Just by visiting a rigged website somewhere in the World Wide Web, a member can reveal his identity to the person running the website – and might receive a XING-message as a result. Keep in mind, the worst case scenario is that someone can see your real name, and all the information you choose to reveal to non-contacts on XING.

What is XING doing about this?

As a rule, this problem affects all social networks that show a user who has visited his or her profile. One temporary solution is to implement what is known as a Framebreaker, which is a Javascript that checks to see whether contents are routed to a frame, and if so, breaks the structure or interrupts the display of the web page.

Given the current situation, we’ve decided against implementing a simple Framebreaker, because to do so would disrupt all visible, beneficial uses of frames as well as the less benign uses. Instead, we’ve constructed an intelligent Framebreaker, which queries the size of an iFrame, and that only breaks a frame when it is apparent that it is being used for invisible or covert applications. That way, iFrames that are obvious to the user are not affected.

Usages of iFrames in a way that is invisible to XING members represent a violation of our Terms and Conditions, and our Privacy Policy. In the event that you come across abuse by a member, you can either contact us using the Contact Form, or by reporting the profile in question by clicking on the “Flag this profile” button on the individual profile. Our Community team will take over from there.

What can I do?

Data security on the XING platform is a central concern of ours, which is why XING is the only social network to use SSL encryption for the entire website. You can also adjust your own security settings to further ensure the safety of your data: When you log in to XING, you have the option to activate “automatic login” (see image below). If you choose not to check this box, you’ll have to log in more frequently, however.

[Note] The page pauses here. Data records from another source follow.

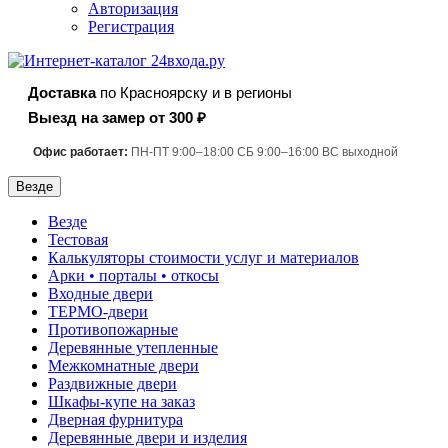
Авторизация
Регистрация
Доставка
по Красноярску и в регионы
Выезд на замер от 300 ₽
Офис работает:
ПН-ПТ 9:00–18:00 СБ 9:00–16:00 ВС выходной
Везде
Везде
Тестовая
Калькуляторы стоимости услуг и материалов
Арки • порталы • откосы
Входные двери
ТЕРМО-двери
Противопожарные
Деревянные утепленные
Межкомнатные двери
Раздвижные двери
Шкафы-купе на заказ
Дверная фурнитура
Деревянные двери и изделия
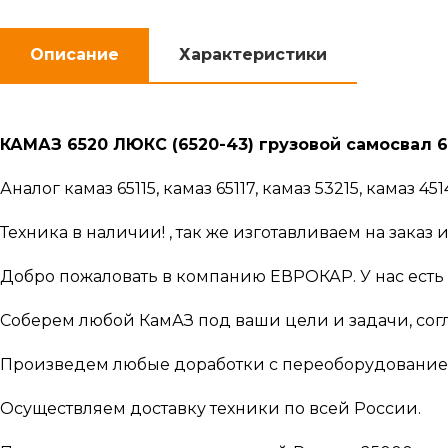
Описание
Характеристики
КАМАЗ 6520 ЛЮКС (6520-43) грузовой самосвал 6х
Аналог камаз 65115, камаз 65117, камаз 53215, камаз 45
Техника в наличии! , так же изготавливаем на зака
Добро пожаловать в компанию ЕВРОКАР. У нас есть 
Соберем любой КамАЗ под ваши цели и задачи, сог
Произведем любые доработки с переоборудованием
Осуществляем доставку техники по всей России.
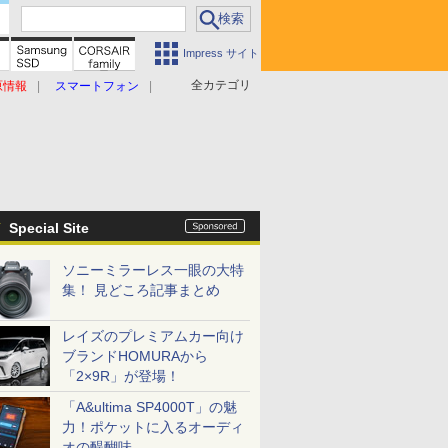
Impress サイト
全カテゴリ
原情報
スマートフォン
Special Site
ソニーミラーレス一眼の大特
集！ 見どころ記事まとめ
レイズのプレミアムカー向け
ブランドHOMURAから
「2×9R」が登場！
「A&ultima SP4000T」の魅
力！ポケットに入るオーディ
オの醍醐味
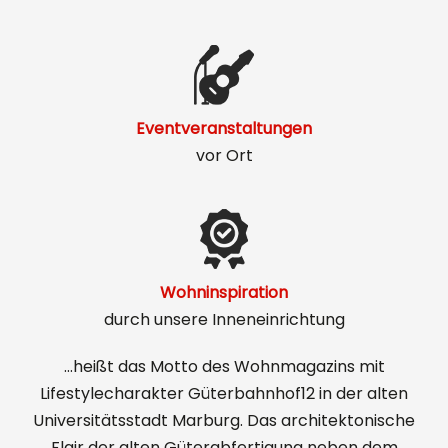
Eventveranstaltungen
vor Ort
Wohninspiration
durch unsere Inneneinrichtung
…heißt das Motto des Wohnmagazins mit
Lifestylecharakter Güterbahnhof12 in der alten
Universitätsstadt Marburg. Das architektonische
Flair der alten Güterabfertigung neben dem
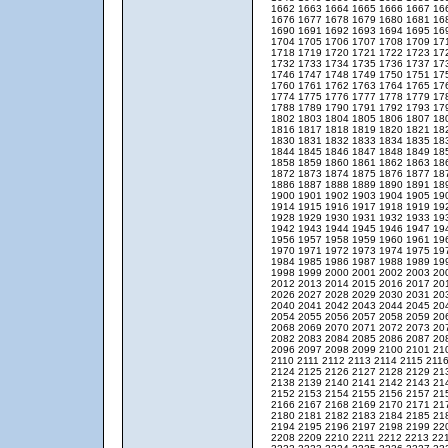
1662
1663
1664
1665
1666
1667
16
1676
1677
1678
1679
1680
1681
16
1690
1691
1692
1693
1694
1695
16
1704
1705
1706
1707
1708
1709
17
1718
1719
1720
1721
1722
1723
17
1732
1733
1734
1735
1736
1737
17
1746
1747
1748
1749
1750
1751
17
1760
1761
1762
1763
1764
1765
17
1774
1775
1776
1777
1778
1779
17
1788
1789
1790
1791
1792
1793
17
1802
1803
1804
1805
1806
1807
18
1816
1817
1818
1819
1820
1821
18
1830
1831
1832
1833
1834
1835
18
1844
1845
1846
1847
1848
1849
18
1858
1859
1860
1861
1862
1863
18
1872
1873
1874
1875
1876
1877
18
1886
1887
1888
1889
1890
1891
18
1900
1901
1902
1903
1904
1905
19
1914
1915
1916
1917
1918
1919
19
1928
1929
1930
1931
1932
1933
19
1942
1943
1944
1945
1946
1947
19
1956
1957
1958
1959
1960
1961
19
1970
1971
1972
1973
1974
1975
19
1984
1985
1986
1987
1988
1989
19
1998
1999
2000
2001
2002
2003
20
2012
2013
2014
2015
2016
2017
20
2026
2027
2028
2029
2030
2031
20
2040
2041
2042
2043
2044
2045
20
2054
2055
2056
2057
2058
2059
20
2068
2069
2070
2071
2072
2073
20
2082
2083
2084
2085
2086
2087
20
2096
2097
2098
2099
2100
2101
21
2110
2111
2112
2113
2114
2115
211
2124
2125
2126
2127
2128
2129
21
2138
2139
2140
2141
2142
2143
21
2152
2153
2154
2155
2156
2157
21
2166
2167
2168
2169
2170
2171
21
2180
2181
2182
2183
2184
2185
21
2194
2195
2196
2197
2198
2199
22
2208
2209
2210
2211
2212
2213
22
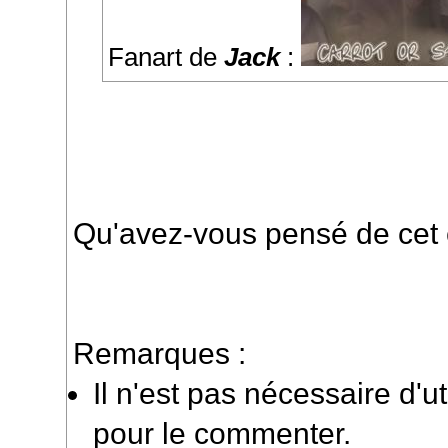
Fanart de
Jack
:
Qu'avez-vous pensé de cet
Remarques :
Il n'est pas nécessaire d'ut
pour le commenter.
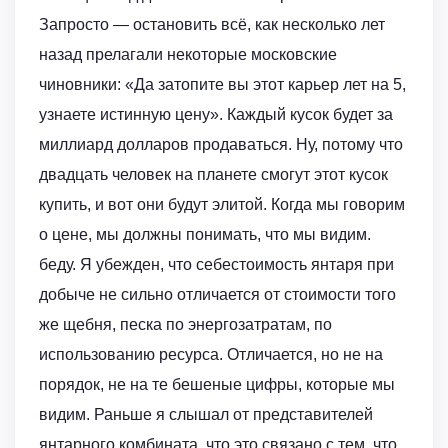
Запросто — остановить всё, как несколько лет
назад прелагали некоторые московские
чиновники: «Да затопите вы этот карьер лет на 5,
узнаете истинную цену». Каждый кусок будет за
миллиард долларов продаваться. Ну, потому что
двадцать человек на планете смогут этот кусок
купить, и вот они будут элитой. Когда мы говорим
о цене, мы должны понимать, что мы видим.
беду. Я убежден, что себестоимость янтаря при
добыче не сильно отличается от стоимости того
же щебня, песка по энергозатратам, по
использованию ресурса. Отличается, но не на
порядок, не на те бешеные цифры, которые мы
видим. Раньше я слышал от представителей
янтарного комбината, что это связано с тем, что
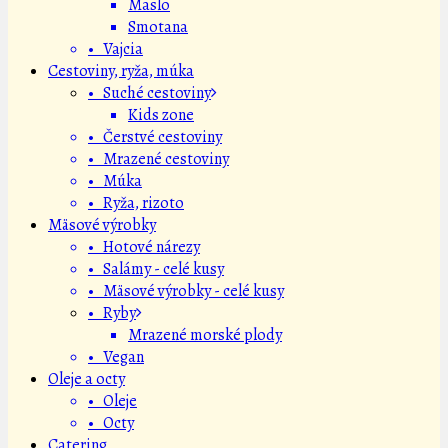
Maslo
Smotana
• Vajcia
Cestoviny, ryža, múka
• Suché cestoviny
Kids zone
• Čerstvé cestoviny
• Mrazené cestoviny
• Múka
• Ryža, rizoto
Mäsové výrobky
• Hotové nárezy
• Salámy - celé kusy
• Mäsové výrobky - celé kusy
• Ryby
Mrazené morské plody
• Vegan
Oleje a octy
• Oleje
• Octy
Catering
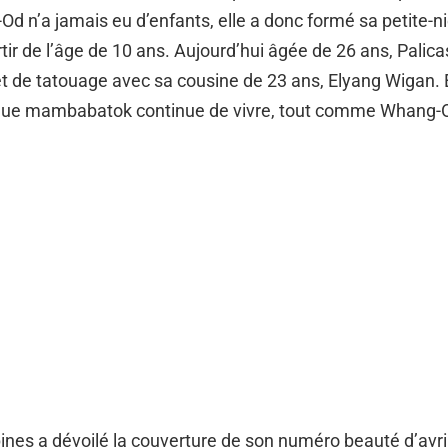
d n’a jamais eu d’enfants, elle a donc formé sa petite-n
rtir de l’âge de 10 ans. Aujourd’hui âgée de 26 ans, Palica
t de tatouage avec sa cousine de 23 ans, Elyang Wigan. 
e que mambabatok continue de vivre, tout comme Whang-
ines a dévoilé la couverture de son numéro beauté d’avri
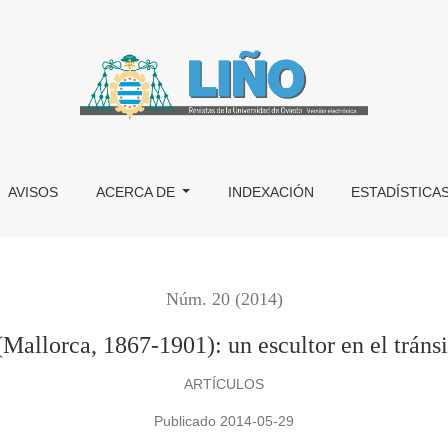
tor en el tránsito de Fin de Siglo
AVISOS
ACERCA DE
INDEXACIÓN
ESTADÍSTICA
Núm. 20 (2014)
Mallorca, 1867-1901): un escultor en el tránsi
ARTÍCULOS
Publicado 2014-05-29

You can disable the automatic login.

If you wish to avoid cold calling from non-contacts, you can lock your XING Inbox by making the appropriate selection in your Privacy settings. Furthermore, if you suspect abuse or are very concerned about security, we recommend you strictly limit the data you share with non-contacts.

These rigid settings would protect you from trickster XING messages. Keep in mind, though, that this also limits the possibilites of benign XING members to connect to you.

Once again, if you become suspicious about a particular member (a non-contact of yours, for example), you can always report them to our Community team.

As always, we look forward to your feedback, and are happy to hear your questions, suggestions, and ideas.